(Task statement)
Rewrite the lines of the material below as a single numbered list, skipping any blank lines and leaving out the pictures.

(Exercise material)
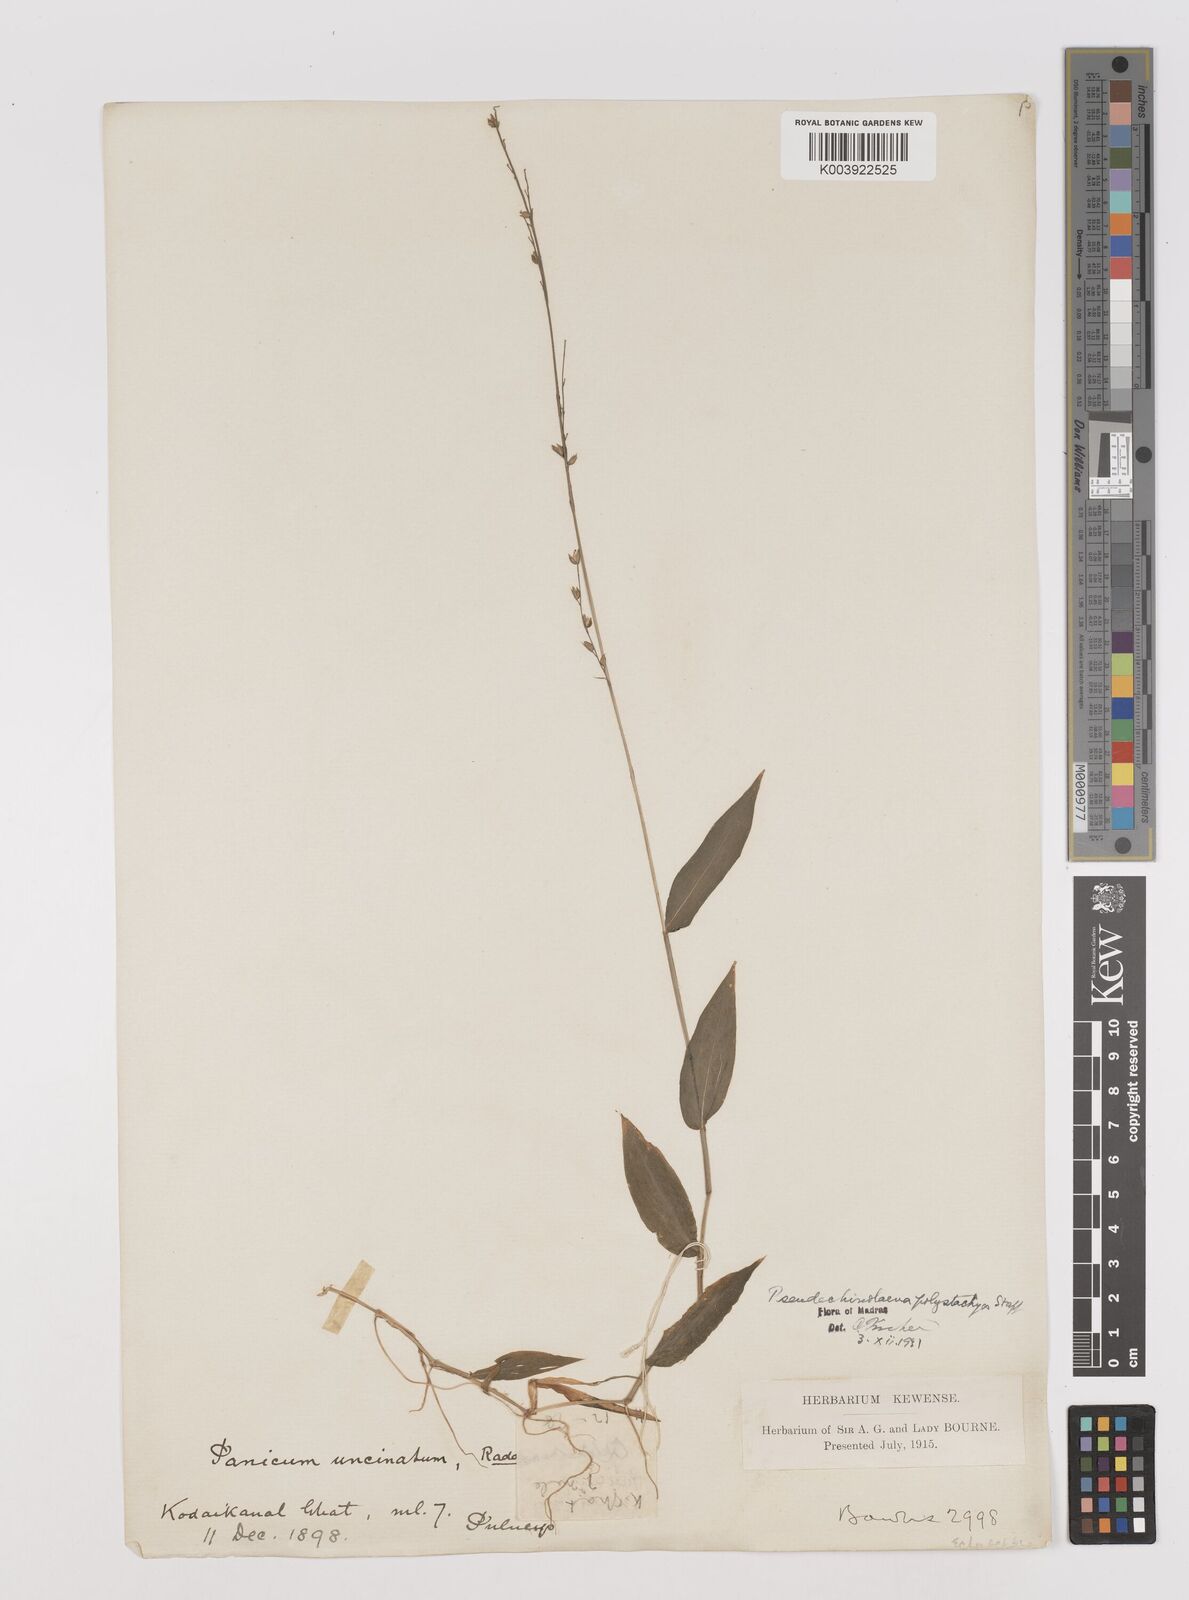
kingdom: Plantae
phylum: Tracheophyta
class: Liliopsida
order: Poales
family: Poaceae
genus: Pseudechinolaena
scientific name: Pseudechinolaena polystachya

(Response for this exercise)
1. kingdom: Plantae
2. phylum: Tracheophyta
3. class: Liliopsida
4. order: Poales
5. family: Poaceae
6. genus: Pseudechinolaena
7. scientific name: Pseudechinolaena polystachya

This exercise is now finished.